Peut-être, plus tard, nos descendants s’étonneront-ils de l’extrême jeunesse de quelques-uns des généraux de la République. Le fait est que l’avancement est rapide aujourd’hui, car il n’est plus entouré des obstacles qui le retardaient jadis.

J’étais en train de complimenter Anselme, qui venait d’être nommé caporal, et Anselme me présentait en retour toutes ses félicitations sur mon épaulette, lorsque le maître tailleur du bataillon m’aborda en me saluant profondément et me demanda si je voudrais bien l’accompagner jusqu’au quartier. Il avait, me dit-il, à me parler en secret.

— Marchez, lui répondis-je, je vous suis.

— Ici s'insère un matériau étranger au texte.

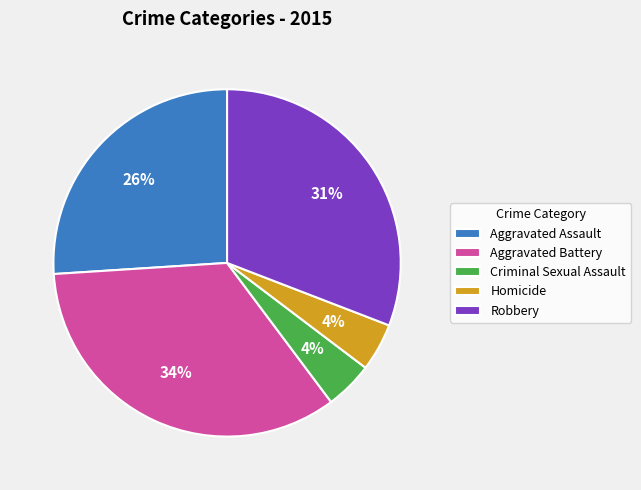

Combined, do Robbery and Homicide account for over 50%?

No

Une fois que nous fûmes rendus à son magasin provisoire, le tailleur, sans prononcer, une parole, retira d’un grand coffre un bel uniforme, et se mit à me l’essayer sans me demander si je voulais le lui acheter ou non. L’habit m’allait tellement bien, et j’étais surtout si heureux d’avoir le droit de le porter, qu’il me parut, — quoiqu’il eût déjà un peu servi, — complètement neuf. Le maître tailleur y attacha une épaulette, ce qui ne me déplut nullement ; et après avoir payé, je m’empressai de sortir pour aller acheter un chapeau, des bottines, une canne et une épée. Une heure après ma nomination, j’étais en grande tenue complète. Mon intention, d’abord, — car j’étais un peu fatigué, — était d’aller me reposer chez moi ; mais en me voyant si bien costumé, je ne pus résister au désir de me faire admirer, et j’entrai dans un café.

Ce petit mouvement d’amour-propre, bien excusable, — et que comprendront ceux qui ont porté l’épaulette, — devait me rendre témoin, presque même acteur d’un drame burlesque et sanglant tout à la fois.

Lorsque j’entrai dans le café, il y régnait, quoique l’assemblée fût nombreuse, un grand silence. On eût dit, à voir les visages inquiets des habitués, qu’on était dans l’attente d’un événement majeur, En effet, à peine ouvrait-on la porte qu’aussitôt tous les regards des consommateurs se levaient spontanément et se dirigeaient avec un air d’anxiété et d’inquiétude vers le nouveau venu.